| Directions for this task |
Reproduce every line of the data below, character for character and in the same order.

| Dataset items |
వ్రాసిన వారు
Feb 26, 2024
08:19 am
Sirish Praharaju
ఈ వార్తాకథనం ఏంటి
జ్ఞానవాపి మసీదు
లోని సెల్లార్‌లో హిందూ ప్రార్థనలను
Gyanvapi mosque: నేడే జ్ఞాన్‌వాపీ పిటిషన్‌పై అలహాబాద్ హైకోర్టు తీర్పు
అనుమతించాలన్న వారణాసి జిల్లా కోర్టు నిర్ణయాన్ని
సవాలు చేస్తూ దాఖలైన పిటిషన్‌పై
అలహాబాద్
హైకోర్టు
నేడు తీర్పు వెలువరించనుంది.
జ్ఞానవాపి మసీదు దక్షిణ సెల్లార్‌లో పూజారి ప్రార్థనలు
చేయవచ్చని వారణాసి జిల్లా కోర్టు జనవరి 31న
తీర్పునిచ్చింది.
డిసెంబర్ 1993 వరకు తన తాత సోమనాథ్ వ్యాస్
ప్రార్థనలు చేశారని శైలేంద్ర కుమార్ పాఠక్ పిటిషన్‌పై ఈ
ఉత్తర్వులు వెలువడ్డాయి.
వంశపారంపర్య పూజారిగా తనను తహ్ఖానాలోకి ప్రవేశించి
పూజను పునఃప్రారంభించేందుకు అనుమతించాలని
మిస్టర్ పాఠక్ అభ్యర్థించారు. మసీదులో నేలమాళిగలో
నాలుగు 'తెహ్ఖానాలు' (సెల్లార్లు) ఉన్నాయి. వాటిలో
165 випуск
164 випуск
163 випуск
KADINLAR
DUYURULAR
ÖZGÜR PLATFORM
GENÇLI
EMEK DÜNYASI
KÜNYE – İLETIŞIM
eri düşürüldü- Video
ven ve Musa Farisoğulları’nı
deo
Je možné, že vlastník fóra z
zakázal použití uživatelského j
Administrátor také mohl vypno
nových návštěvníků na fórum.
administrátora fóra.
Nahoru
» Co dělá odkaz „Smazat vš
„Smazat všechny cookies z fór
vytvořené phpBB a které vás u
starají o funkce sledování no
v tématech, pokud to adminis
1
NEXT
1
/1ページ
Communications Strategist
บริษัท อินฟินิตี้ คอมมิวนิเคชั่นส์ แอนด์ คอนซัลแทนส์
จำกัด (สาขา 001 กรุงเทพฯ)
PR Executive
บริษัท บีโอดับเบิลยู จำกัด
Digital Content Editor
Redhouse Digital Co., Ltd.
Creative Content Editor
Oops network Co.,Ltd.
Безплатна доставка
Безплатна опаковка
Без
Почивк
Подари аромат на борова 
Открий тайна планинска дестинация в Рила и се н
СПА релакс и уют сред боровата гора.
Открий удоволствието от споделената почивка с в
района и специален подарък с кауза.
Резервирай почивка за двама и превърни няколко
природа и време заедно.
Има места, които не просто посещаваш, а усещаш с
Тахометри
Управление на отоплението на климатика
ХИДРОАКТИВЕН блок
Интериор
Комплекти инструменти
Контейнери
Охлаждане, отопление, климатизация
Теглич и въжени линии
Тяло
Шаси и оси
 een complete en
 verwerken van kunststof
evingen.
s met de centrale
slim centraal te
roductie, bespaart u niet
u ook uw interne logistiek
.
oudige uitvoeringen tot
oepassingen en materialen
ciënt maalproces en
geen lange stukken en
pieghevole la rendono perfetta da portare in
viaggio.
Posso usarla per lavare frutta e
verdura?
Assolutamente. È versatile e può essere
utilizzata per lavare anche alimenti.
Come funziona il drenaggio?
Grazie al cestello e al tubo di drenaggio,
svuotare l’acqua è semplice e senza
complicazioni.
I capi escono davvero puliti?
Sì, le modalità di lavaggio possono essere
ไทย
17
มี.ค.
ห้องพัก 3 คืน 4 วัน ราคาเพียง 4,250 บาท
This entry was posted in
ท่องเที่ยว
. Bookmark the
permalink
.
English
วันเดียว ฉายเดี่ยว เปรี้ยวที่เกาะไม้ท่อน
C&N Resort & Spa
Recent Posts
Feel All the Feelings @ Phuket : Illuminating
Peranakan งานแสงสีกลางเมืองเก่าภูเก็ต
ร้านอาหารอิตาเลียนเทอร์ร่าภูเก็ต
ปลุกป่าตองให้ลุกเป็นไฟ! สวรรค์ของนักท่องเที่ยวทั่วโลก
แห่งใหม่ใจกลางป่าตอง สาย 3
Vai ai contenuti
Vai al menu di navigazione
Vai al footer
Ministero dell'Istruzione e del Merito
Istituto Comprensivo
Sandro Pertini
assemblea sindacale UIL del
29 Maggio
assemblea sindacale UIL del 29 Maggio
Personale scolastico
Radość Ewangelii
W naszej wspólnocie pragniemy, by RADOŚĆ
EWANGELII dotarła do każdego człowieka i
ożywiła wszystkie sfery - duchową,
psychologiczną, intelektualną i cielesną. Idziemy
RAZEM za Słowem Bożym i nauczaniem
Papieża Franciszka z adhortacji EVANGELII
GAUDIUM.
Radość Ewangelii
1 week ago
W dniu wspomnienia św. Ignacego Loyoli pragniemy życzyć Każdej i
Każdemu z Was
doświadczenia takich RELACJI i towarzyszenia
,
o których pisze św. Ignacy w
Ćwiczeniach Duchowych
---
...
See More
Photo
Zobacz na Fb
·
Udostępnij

| Exercise result |
వ్రాసిన వారు
Feb 26, 2024
08:19 am
Sirish Praharaju
ఈ వార్తాకథనం ఏంటి
జ్ఞానవాపి మసీదు
లోని సెల్లార్‌లో హిందూ ప్రార్థనలను
Gyanvapi mosque: నేడే జ్ఞాన్‌వాపీ పిటిషన్‌పై అలహాబాద్ హైకోర్టు తీర్పు
అనుమతించాలన్న వారణాసి జిల్లా కోర్టు నిర్ణయాన్ని
సవాలు చేస్తూ దాఖలైన పిటిషన్‌పై
అలహాబాద్
హైకోర్టు
నేడు తీర్పు వెలువరించనుంది.
జ్ఞానవాపి మసీదు దక్షిణ సెల్లార్‌లో పూజారి ప్రార్థనలు
చేయవచ్చని వారణాసి జిల్లా కోర్టు జనవరి 31న
తీర్పునిచ్చింది.
డిసెంబర్ 1993 వరకు తన తాత సోమనాథ్ వ్యాస్
ప్రార్థనలు చేశారని శైలేంద్ర కుమార్ పాఠక్ పిటిషన్‌పై ఈ
ఉత్తర్వులు వెలువడ్డాయి.
వంశపారంపర్య పూజారిగా తనను తహ్ఖానాలోకి ప్రవేశించి
పూజను పునఃప్రారంభించేందుకు అనుమతించాలని
మిస్టర్ పాఠక్ అభ్యర్థించారు. మసీదులో నేలమాళిగలో
నాలుగు 'తెహ్ఖానాలు' (సెల్లార్లు) ఉన్నాయి. వాటిలో
165 випуск
164 випуск
163 випуск
KADINLAR
DUYURULAR
ÖZGÜR PLATFORM
GENÇLI
EMEK DÜNYASI
KÜNYE – İLETIŞIM
eri düşürüldü- Video
ven ve Musa Farisoğulları’nı
deo
Je možné, že vlastník fóra z
zakázal použití uživatelského j
Administrátor také mohl vypno
nových návštěvníků na fórum.
administrátora fóra.
Nahoru
» Co dělá odkaz „Smazat vš
„Smazat všechny cookies z fór
vytvořené phpBB a které vás u
starají o funkce sledování no
v tématech, pokud to adminis
1
NEXT
1
/1ページ
Communications Strategist
บริษัท อินฟินิตี้ คอมมิวนิเคชั่นส์ แอนด์ คอนซัลแทนส์
จำกัด (สาขา 001 กรุงเทพฯ)
PR Executive
บริษัท บีโอดับเบิลยู จำกัด
Digital Content Editor
Redhouse Digital Co., Ltd.
Creative Content Editor
Oops network Co.,Ltd.
Безплатна доставка
Безплатна опаковка
Без
Почивк
Подари аромат на борова 
Открий тайна планинска дестинация в Рила и се н
СПА релакс и уют сред боровата гора.
Открий удоволствието от споделената почивка с в
района и специален подарък с кауза.
Резервирай почивка за двама и превърни няколко
природа и време заедно.
Има места, които не просто посещаваш, а усещаш с
Тахометри
Управление на отоплението на климатика
ХИДРОАКТИВЕН блок
Интериор
Комплекти инструменти
Контейнери
Охлаждане, отопление, климатизация
Теглич и въжени линии
Тяло
Шаси и оси
 een complete en
 verwerken van kunststof
evingen.
s met de centrale
slim centraal te
roductie, bespaart u niet
u ook uw interne logistiek
.
oudige uitvoeringen tot
oepassingen en materialen
ciënt maalproces en
geen lange stukken en
pieghevole la rendono perfetta da portare in
viaggio.
Posso usarla per lavare frutta e
verdura?
Assolutamente. È versatile e può essere
utilizzata per lavare anche alimenti.
Come funziona il drenaggio?
Grazie al cestello e al tubo di drenaggio,
svuotare l’acqua è semplice e senza
complicazioni.
I capi escono davvero puliti?
Sì, le modalità di lavaggio possono essere
ไทย
17
มี.ค.
ห้องพัก 3 คืน 4 วัน ราคาเพียง 4,250 บาท
This entry was posted in
ท่องเที่ยว
. Bookmark the
permalink
.
English
วันเดียว ฉายเดี่ยว เปรี้ยวที่เกาะไม้ท่อน
C&N Resort & Spa
Recent Posts
Feel All the Feelings @ Phuket : Illuminating
Peranakan งานแสงสีกลางเมืองเก่าภูเก็ต
ร้านอาหารอิตาเลียนเทอร์ร่าภูเก็ต
ปลุกป่าตองให้ลุกเป็นไฟ! สวรรค์ของนักท่องเที่ยวทั่วโลก
แห่งใหม่ใจกลางป่าตอง สาย 3
Vai ai contenuti
Vai al menu di navigazione
Vai al footer
Ministero dell'Istruzione e del Merito
Istituto Comprensivo
Sandro Pertini
assemblea sindacale UIL del
29 Maggio
assemblea sindacale UIL del 29 Maggio
Personale scolastico
Radość Ewangelii
W naszej wspólnocie pragniemy, by RADOŚĆ
EWANGELII dotarła do każdego człowieka i
ożywiła wszystkie sfery - duchową,
psychologiczną, intelektualną i cielesną. Idziemy
RAZEM za Słowem Bożym i nauczaniem
Papieża Franciszka z adhortacji EVANGELII
GAUDIUM.
Radość Ewangelii
1 week ago
W dniu wspomnienia św. Ignacego Loyoli pragniemy życzyć Każdej i
Każdemu z Was
doświadczenia takich RELACJI i towarzyszenia
,
o których pisze św. Ignacy w
Ćwiczeniach Duchowych
---
...
See More
Photo
Zobacz na Fb
·
Udostępnij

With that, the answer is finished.